For Apple, the iPhone was a well-calculated risk and there is nothing to loose from it. First of all, it was subsidized with an exclusive with AT&T. So, the R&D cost and probably a good chunk of the production cost is covered. Second, it is a great market research tool: deliver to consumers a product that they are used to, the iPod, but with a new interface and see how the market reacts. If the reaction is good, then the same interface can be deployed in more mainstream products, laptops or desktops, and we can say that the reaction has been very good for the most part. Third, it is clear that mobility in computing is core to their product road map. A mobile computing device, however incomplete, is also a step in the right direction and helps Apple morph its market position. It totally leapfrogged Microsoft.

With the iPhone, Apple is ushering and hastening the adoption on the new paradigm. There is no stopping the change, but whoever gets it right first, or at least almost right, will be in a great market position. And Apple is getting many things right to boot. But right does not mean success and the iPhone not making it huge is probably not too much of a concern for Apple.

A question that follows is whether Apple is the right company to bring this change. The answer, at least to me, is a resounding “YES”. Why?

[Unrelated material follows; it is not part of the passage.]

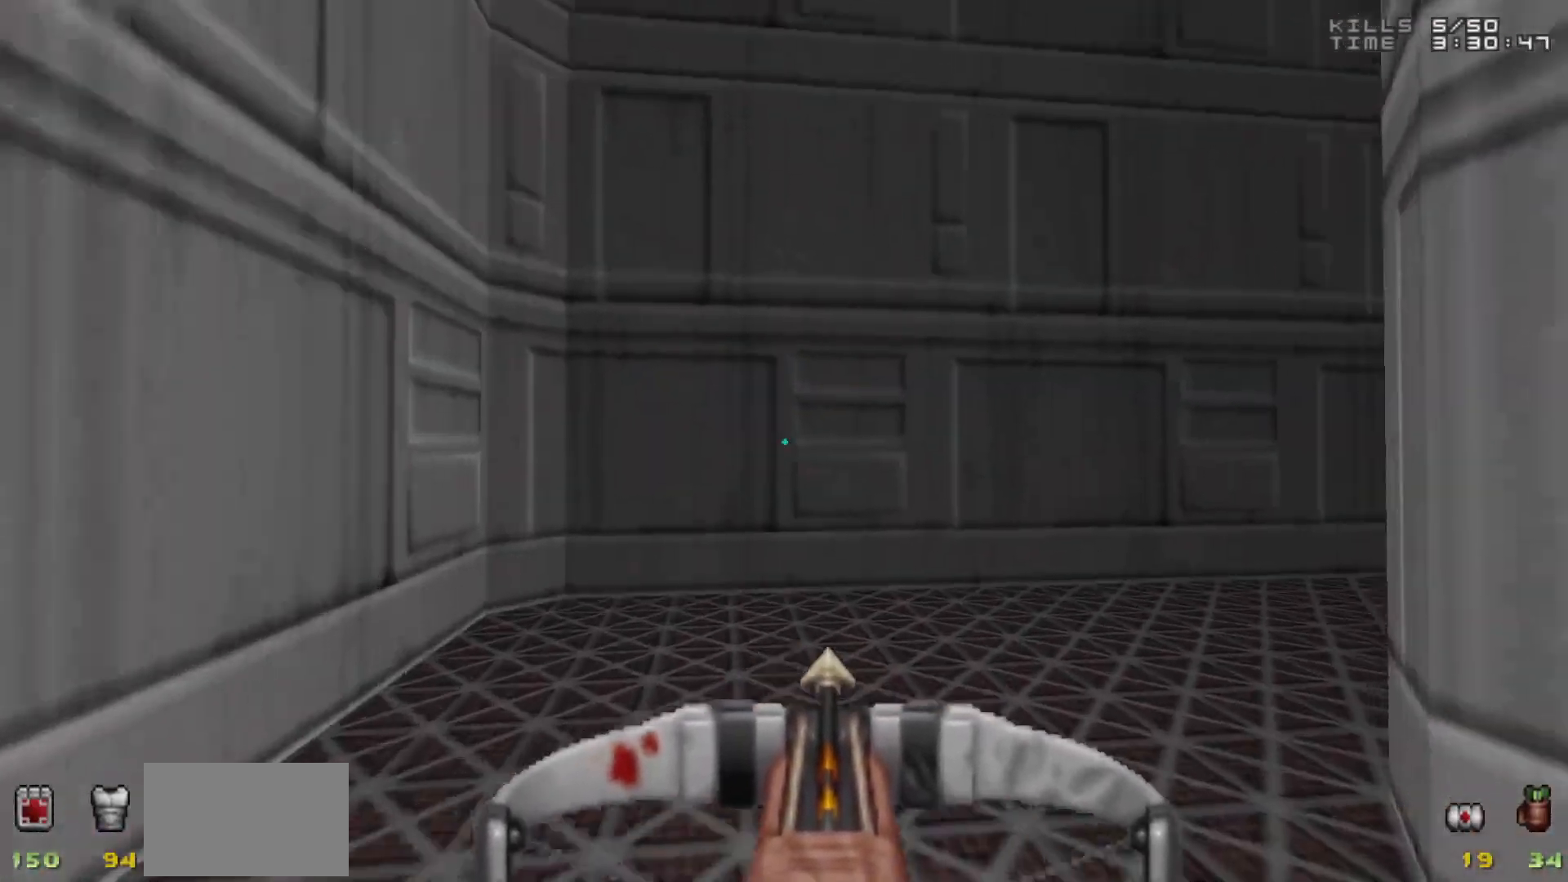
{"keys": ["w"], "mouse": [], "events": [[167, "w", "up"], [367, "w", "down"]]}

If you look at Apple’s history of innovation you will get the answer to why I think it is indeed the right company. Apple brought most of the form and function changes that we enjoy today to market. Starting with the mouse, following with the Lisa, the Newton, workstation designs, Mac OSX (yes, I know, it is NeXTOS, I used to own one), the iPod and finally the iPhone; and in between all these, a bunch of incremental or leaping innovations and changes. Even within a product line, the iPod, the click wheel was significant change.

Does Apple care if the iPhone fails? Of course it does, what company would not? But probably what Apple cares the most is what the next 10 to 20 years will bring. The iPhone is a foray into those cares. A foray into deciding what kind of a company Apple wants to be in 10 to 20 years; into what products it will be offering and how it wants users to interact with its products. It is probably safe to say that the “hardware” keyboard is soon to be in our past. The thinner keyboards Apple is offering right now are just a calculated step into a software keyboard.

But what comes next?

I try to imagine how I would “write” in my Blog if there was no keyboard. To be honest, the only answer to that is dictation, and that has existed for a long time. So, I am sorry to disappoint you with, at least for the moment, with my lack of imagination. The change is coming, that is for sure.

Update:

The latest updates on Apple’s product line support some of my assumption in this post. They are using touch screen as a way to shift user-machine-interfaces paradigm.